Mais où sont passés les militaires ?
Étonnant en ces temps instables de prier pour la paix, en voyant des militaires traverser la synagogue avec leurs armes en bandoulière. La couleur des mots change et s’assombrit de teints de plomb, de teints de fer. Est-ce un temps différent ? Ma nishtana hazeman hazé ? En quoi ce temps est-il différent des autres temps ?
Certains ont été effrayés par la présence de l’armée. Une dame a détourné les talons lorsque elle les a vus, ces jeunes recrues, étonnés d’être propulsés dans la capitale pour garder… des juifs. Cette dame avait vécu la guerre et quand on voyait des hommes en uniforme, à cette époque, on fuyait pour avoir la vie sauve. Comment imaginer qu’une image de danger soit remplacée dans sa tête, dans ses yeux par une image de protection… Une semaine plus tard, elle avait fait le pas, elle était là à l’intérieur et priait, les militaires à l’extérieur la protégeaient.
Et puis, il y avait ceux qui étaient rassurés par leur présence, des armes, des armes face à d’autres armes, celles des possibles attaquants.
Qui était rassuré, qui avait peur ? Nul ne peut le savoir. Les militaires ont été accueillis, nourris ; la République protégeait ses enfants. On disait plus haut et plus fort la prière pour la République comme si les mots l’aiderait à se redresser, réagir, vaincre ses ennemis.
Ce temps entre Pourim et Pessah, cet entre-deux nous rappelle l’histoire juive et comment nos ancêtres ont appris à réagir à l’adversité.

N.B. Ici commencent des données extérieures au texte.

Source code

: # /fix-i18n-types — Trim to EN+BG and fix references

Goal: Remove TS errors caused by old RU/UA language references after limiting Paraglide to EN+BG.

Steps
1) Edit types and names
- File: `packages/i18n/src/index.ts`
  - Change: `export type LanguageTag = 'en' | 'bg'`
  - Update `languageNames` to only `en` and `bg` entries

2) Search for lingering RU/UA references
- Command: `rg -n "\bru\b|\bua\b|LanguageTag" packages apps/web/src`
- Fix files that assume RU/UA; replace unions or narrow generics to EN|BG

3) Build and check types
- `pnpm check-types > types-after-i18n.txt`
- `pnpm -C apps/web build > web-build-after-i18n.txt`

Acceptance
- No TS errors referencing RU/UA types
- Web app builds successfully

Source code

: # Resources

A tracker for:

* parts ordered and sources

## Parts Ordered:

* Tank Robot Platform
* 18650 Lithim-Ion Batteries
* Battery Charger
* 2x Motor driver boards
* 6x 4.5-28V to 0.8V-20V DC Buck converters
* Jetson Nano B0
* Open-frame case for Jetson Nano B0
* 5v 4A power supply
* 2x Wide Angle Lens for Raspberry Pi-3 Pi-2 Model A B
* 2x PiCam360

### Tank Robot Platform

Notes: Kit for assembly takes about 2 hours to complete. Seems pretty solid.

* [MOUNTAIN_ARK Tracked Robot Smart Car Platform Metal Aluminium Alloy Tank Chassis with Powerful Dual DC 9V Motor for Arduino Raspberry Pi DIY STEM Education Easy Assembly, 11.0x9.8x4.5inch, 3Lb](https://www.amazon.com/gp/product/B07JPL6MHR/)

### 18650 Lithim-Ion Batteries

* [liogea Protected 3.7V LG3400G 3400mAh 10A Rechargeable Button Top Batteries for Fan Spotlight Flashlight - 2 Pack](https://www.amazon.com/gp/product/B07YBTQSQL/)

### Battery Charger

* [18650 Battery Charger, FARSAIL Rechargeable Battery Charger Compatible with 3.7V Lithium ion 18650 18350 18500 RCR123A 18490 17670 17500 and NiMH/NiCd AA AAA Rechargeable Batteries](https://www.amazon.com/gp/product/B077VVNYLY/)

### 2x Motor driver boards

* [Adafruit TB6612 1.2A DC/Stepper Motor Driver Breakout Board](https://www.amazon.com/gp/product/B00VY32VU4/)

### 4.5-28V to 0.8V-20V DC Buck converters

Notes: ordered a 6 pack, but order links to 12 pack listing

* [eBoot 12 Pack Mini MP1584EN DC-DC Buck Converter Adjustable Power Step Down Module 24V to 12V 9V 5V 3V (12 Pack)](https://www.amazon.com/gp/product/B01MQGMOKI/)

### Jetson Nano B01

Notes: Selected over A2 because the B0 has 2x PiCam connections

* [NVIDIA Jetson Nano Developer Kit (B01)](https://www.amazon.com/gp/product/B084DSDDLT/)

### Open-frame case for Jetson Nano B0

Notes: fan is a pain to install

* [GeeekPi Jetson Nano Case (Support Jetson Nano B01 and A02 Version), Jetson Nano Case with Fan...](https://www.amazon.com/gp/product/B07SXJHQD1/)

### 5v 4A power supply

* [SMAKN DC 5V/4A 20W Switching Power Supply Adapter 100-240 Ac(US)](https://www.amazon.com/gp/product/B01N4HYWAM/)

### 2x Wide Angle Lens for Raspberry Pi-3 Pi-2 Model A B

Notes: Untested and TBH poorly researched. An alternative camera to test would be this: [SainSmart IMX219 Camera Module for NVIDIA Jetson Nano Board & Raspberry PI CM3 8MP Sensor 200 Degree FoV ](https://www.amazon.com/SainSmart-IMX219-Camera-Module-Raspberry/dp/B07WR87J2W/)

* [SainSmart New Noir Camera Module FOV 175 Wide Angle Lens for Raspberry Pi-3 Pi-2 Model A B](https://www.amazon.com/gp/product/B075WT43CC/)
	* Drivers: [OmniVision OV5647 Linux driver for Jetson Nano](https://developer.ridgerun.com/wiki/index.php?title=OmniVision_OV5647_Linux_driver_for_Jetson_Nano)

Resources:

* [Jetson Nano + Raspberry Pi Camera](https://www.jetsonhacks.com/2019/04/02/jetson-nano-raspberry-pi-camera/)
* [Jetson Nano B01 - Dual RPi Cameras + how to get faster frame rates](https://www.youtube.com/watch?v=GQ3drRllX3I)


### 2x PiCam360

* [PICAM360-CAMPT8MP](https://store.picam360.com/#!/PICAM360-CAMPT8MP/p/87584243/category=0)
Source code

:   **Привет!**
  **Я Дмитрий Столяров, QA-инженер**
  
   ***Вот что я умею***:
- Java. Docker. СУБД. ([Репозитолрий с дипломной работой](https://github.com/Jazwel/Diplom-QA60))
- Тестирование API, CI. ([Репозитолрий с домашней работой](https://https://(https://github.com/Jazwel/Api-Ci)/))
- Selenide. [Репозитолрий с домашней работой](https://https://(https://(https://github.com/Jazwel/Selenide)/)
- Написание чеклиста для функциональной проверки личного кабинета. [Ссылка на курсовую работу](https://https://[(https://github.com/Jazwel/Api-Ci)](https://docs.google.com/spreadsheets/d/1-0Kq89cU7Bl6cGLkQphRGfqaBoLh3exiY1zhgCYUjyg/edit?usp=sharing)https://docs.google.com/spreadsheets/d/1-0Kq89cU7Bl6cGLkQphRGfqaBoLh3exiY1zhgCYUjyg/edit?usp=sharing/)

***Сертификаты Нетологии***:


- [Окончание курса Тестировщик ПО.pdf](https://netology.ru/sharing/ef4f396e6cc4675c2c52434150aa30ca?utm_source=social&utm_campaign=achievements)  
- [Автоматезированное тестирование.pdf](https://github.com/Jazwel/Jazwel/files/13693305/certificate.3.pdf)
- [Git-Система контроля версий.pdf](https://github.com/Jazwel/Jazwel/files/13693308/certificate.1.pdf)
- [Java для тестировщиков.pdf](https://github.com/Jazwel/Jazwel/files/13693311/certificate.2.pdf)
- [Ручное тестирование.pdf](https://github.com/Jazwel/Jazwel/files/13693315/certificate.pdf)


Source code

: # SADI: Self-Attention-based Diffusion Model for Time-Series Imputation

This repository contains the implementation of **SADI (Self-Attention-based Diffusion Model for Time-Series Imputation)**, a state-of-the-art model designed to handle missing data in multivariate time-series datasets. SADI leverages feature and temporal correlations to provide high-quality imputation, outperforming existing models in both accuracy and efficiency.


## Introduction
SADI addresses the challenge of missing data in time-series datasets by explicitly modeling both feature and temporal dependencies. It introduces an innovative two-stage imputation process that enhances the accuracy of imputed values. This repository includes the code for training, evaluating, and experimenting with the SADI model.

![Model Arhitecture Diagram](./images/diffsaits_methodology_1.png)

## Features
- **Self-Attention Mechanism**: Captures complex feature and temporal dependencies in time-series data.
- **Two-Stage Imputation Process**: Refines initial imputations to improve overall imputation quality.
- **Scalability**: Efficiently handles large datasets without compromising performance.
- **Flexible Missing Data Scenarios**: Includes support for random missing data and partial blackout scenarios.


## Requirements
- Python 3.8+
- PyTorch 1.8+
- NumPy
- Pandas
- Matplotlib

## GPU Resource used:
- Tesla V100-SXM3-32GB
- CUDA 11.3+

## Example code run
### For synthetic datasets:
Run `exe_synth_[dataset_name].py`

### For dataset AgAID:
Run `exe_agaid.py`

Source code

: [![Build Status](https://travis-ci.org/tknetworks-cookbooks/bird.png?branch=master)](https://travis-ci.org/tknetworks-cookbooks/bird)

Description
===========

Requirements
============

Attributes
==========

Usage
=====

Combien d’Haman en effet, se sont levés pour vouloir tirer au sort le jour où les juifs ne seraient plus là dans leur royaume. Pourim, on en fait même une mascarade !
Et pourtant, nous sommes là !
Combien de Pharaon ont voulu réduire en esclavage toute idée de liberté, empêcher toute caricature, imposer le silence. A chaque génération, dit la Haggada, quelqu’un s’est levé et a voulu détruire le peuple « shelo ehad bilvad ‘amad alenou lekhaloténou ela shebekhol dor vador ‘omedim alenou lekhaloténou« . Mais chacun doit se considérer keilou hou, comme s’il sortait d’Egypte. La sortie d’Egypte est continuelle, jamais terminée. Nous luttons contre l’étroitesse, l’intolérance, les fondamentalismes. Même ces rabbins qui discutaient jusqu’à minuit dans la Haggada se révoltaient contre les Romains qui niaient leur identité.
Entre ces deux fêtes, nous lisons la parasha ki tissa, cette parasha du veau d’or. Combien de veaux d’or, l’humanité a-t-elle construits, pour céder à l’impatience, dans l’impossibilité de supporter les tâtonnements, les doutes, à la recherche de certitudes ?
Quand nous nous déguisons ou quand nous croquons dans la matsa, nous disons non aux veaux d’or, aux réponses simples, toutes faites, aux personnes qui croient que répandre le sang va tuer la diversité de l’humanité.
Chaque fois que je me rends dans ma synagogue, notre synagogue, je vois ce visage souriant de Ahmed Merabet, ce policier qui est mort sur le trottoir ; chaque fois, je me dis qu’il a peut-être protégé la synagogue un jour de kippour ; chaque fois, je me dis que comme Mardochée , nous ne devons pas baisser la tête devant les Haman, que nous devons quitter les Egypte idéologiques et les fuir en affirmant la liberté, que nous devons détruire les veaux d’or et construire des tabernacles où les séraphins comme les êtres humains savent se regarder face à face, panim el panim.